One portion where Trehan must be patted on his back is where SSP Shukla (Tigmanshu Dhulia) is eating on his table and informed about a past case by Yadav. The expressions on Dhulia’s face is the mark of a learned actor and also crisp direction. Also, the way the scenes between Nawaz and Radhika are shot, they are gems. Other than this, you do wish there was more dimension to the people involved. None of the people involved have an actual say after a point.
Also, the pace of the film is quite slow, making it a regular affair for any casual cinema viewer.
Nawazuddin Siddiqui is in his top form. He has maintained a rigid body language wherever it is required. At other times, he is also compassionate. In both the forms, he is very good. Those minute expressions and eye movements that he has always been doing keep reminding you that he is an actor par excellence.
Radhika Apte is also very very good. Carrying an air of suspicion to her, she is a delight to watch. She has depth in her role and she essays the role with grace. Aditya Srivastava has maintained a snobbish body language all through, and he kills it only through that. He has great potential, it’s proven.
Tigmanshu Dhulia is good in his brief screen time.
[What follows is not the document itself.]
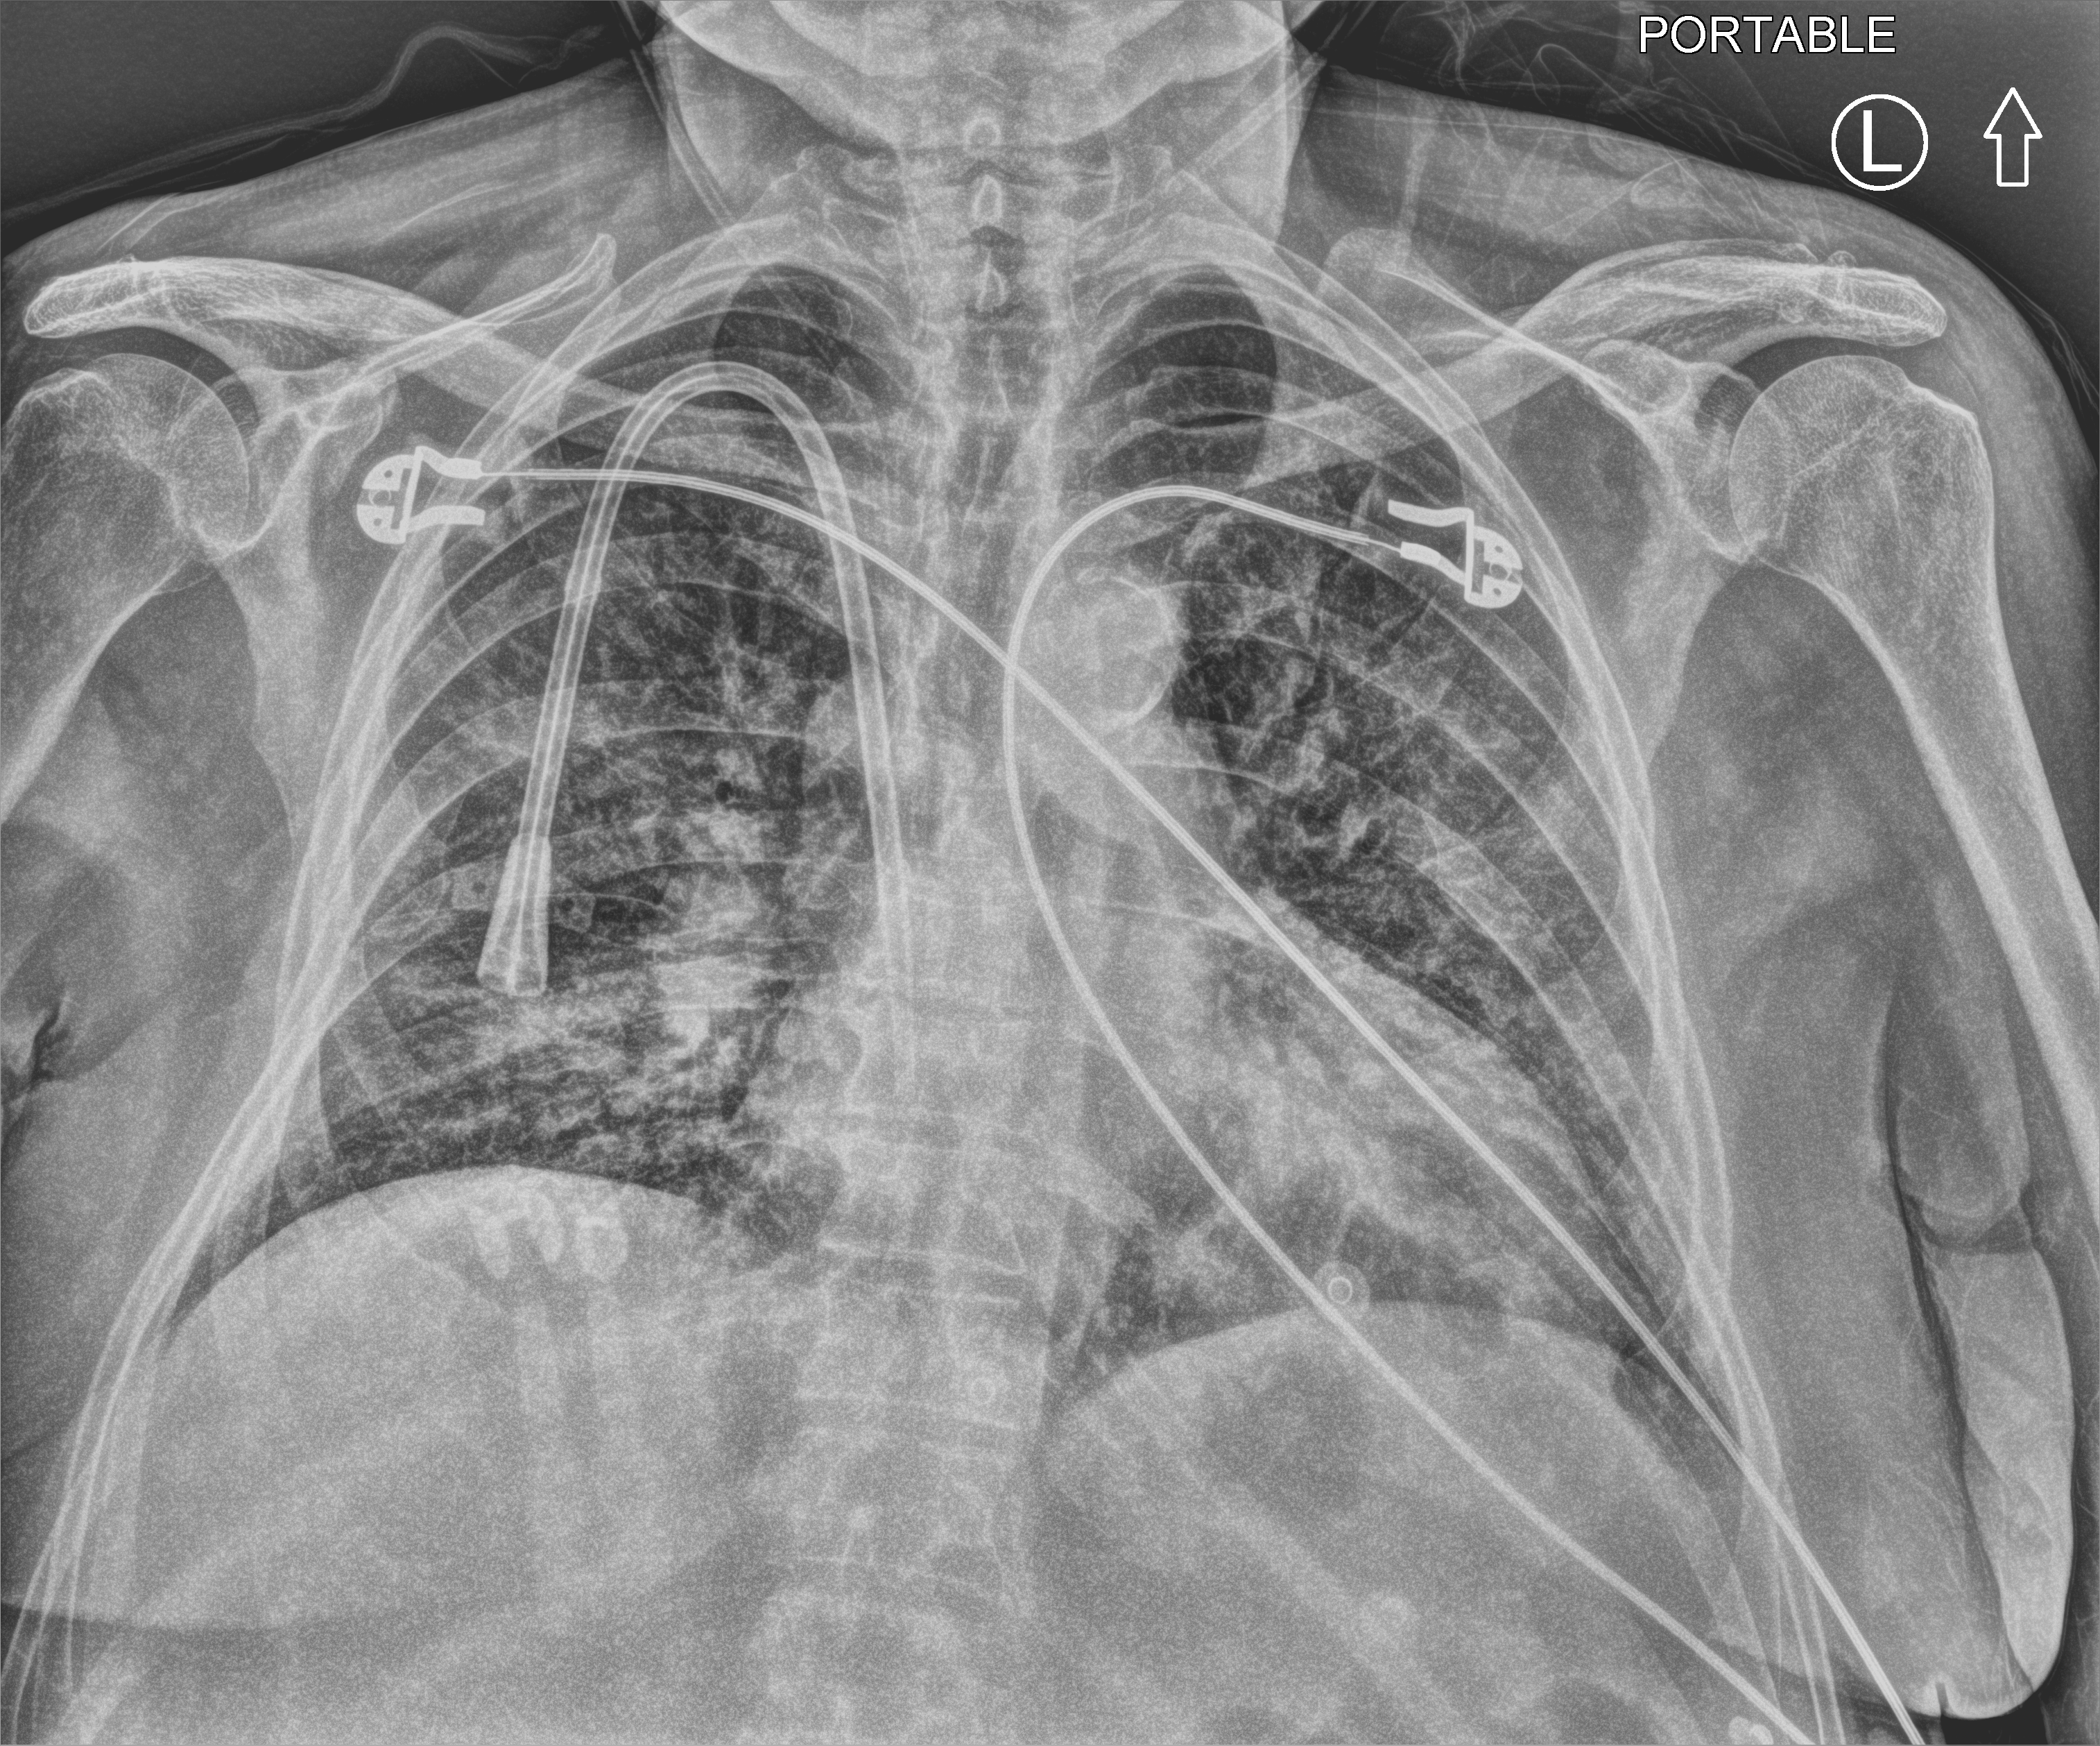
Chest X-ray (portable). Patient hospitalised with COVID-19; male, aged 60–74 years.
From the hospital-stay record, not from the radiograph (when in the stay this image was taken is not recorded): diabetes (admission record): yes; mechanically ventilated during this hospital stay: no; admitted to intensive care during this hospital stay: no.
An upright boss, he is good. Ila Arun has fewer scenes but she makes her mark. Just like all her previous appearances, she makes sure she contributes to the narrative and you don’t just pass through. Shivani Raghuvanshi has done a great job. Given her substantial stints in the recent web series, it is no doubt that she is a good actor.
Shweta Tripathi, although a brilliant actor, does reasonably fine here, only because of the thin line-up of task for her. She does what is required of her. Padmavati Rao is brilliant, giving the story the much needed depth. You constantly eye her for her demeanour and presence in the family.
Swanand Kirkire makes a lasting impression in his entry solely. He has little to do otherwise, but he does it well. Riya Shukla is very good, and you relate to her instantly. You form a bond with her. She is just so good. Nishant Dahiya has a confident screen presence and he uses it to his complete advantage. Gyanendra Tripathi stands out as the ever-arrogant daamad.
Sneha Khanvalkar’s music is good. The songs are soulful and also fit in the narrative. They try also to take the story forward. But you don’t feel that they were outrightly necessary. Karan Kulkarni’s score is decent. Nothing great. But not bad either.
Raat akeli hai, netflix, review, hindi, film, 2020
Shota from the film (image source: koimoi.com)
Cinematography by Pankaj Kumar is strikingly well defined. Since the most of the film is in dark, the result achieved is good, looking visually appealing. The use of red or orange or brown in certain scenes helps to emphasize the context and meanings. Production design by Rita Ghosh, Vinay Narkar, and Niyoti Upadhyay is also fine. The colours within the sets are vinrant and work in contrast to the darkness of the scenes and theme.
Editing by A. Sreekar Prasad is very good, keeping in mind the plot and the written material. The fact that it keeps you hooked for the most of its part is in itself commendable for the film of such a genre.
This film had the potential to be much more than just a uni-directional investigation drama. What it is, it is very good. This can be watched for one-time decent thrill. Nothing more.